Directions for this task
Transcribe the entries below with complete accuracy, excluding the pictures.

[Collected data]
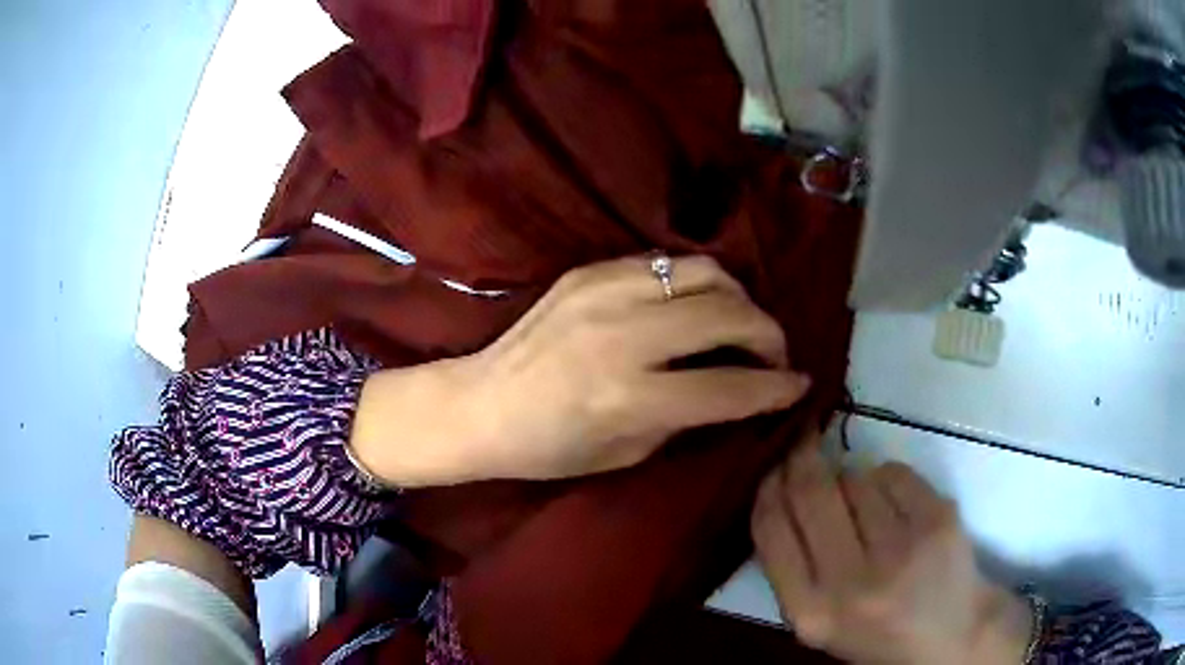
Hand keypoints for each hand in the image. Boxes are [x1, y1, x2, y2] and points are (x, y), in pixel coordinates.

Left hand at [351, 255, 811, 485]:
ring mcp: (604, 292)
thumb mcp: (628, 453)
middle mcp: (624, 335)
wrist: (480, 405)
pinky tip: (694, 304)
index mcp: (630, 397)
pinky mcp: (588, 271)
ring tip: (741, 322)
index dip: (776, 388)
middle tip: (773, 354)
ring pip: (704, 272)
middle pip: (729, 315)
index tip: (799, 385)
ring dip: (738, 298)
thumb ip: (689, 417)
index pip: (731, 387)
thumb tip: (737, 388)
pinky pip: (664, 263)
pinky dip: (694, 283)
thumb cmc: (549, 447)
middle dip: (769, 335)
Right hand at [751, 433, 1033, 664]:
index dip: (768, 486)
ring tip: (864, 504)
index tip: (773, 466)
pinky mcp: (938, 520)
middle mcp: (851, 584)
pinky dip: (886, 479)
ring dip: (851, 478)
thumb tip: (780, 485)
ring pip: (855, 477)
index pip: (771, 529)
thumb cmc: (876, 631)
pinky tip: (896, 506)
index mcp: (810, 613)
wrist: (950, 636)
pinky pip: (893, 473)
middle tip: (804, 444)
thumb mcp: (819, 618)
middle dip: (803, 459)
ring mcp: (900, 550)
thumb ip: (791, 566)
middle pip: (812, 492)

Exercise output
Hand keypoints for each hand in the image. Boxes are [x1, y1, x2, y2] and points are (x, y), in pixel coordinates.

Left hand at [351, 255, 811, 485]:
ring mcp: (604, 292)
thumb mcp: (628, 453)
middle mcp: (624, 335)
wrist: (480, 405)
pinky tip: (694, 304)
index mcp: (630, 397)
pinky mcp: (588, 271)
ring tip: (741, 322)
index dip: (776, 388)
middle tip: (773, 354)
ring pip: (704, 272)
middle pip: (729, 315)
index tip: (799, 385)
ring dip: (738, 298)
thumb ip: (689, 417)
index pip: (731, 387)
thumb tip: (737, 388)
pinky pip: (664, 263)
pinky dip: (694, 283)
thumb cmc: (549, 447)
middle dip: (769, 335)
Right hand at [751, 433, 1033, 664]:
index dip: (768, 486)
ring tip: (864, 504)
index tip: (773, 466)
pinky mcp: (938, 520)
middle mcp: (851, 584)
pinky dip: (886, 479)
ring dip: (851, 478)
thumb tip: (780, 485)
ring pip: (855, 477)
index pip: (771, 529)
thumb cmc: (876, 631)
pinky tip: (896, 506)
index mcp: (810, 613)
wrist: (950, 636)
pinky pip: (893, 473)
middle tip: (804, 444)
thumb mcp: (819, 618)
middle dip: (803, 459)
ring mcp: (900, 550)
thumb ip: (791, 566)
middle pip: (812, 492)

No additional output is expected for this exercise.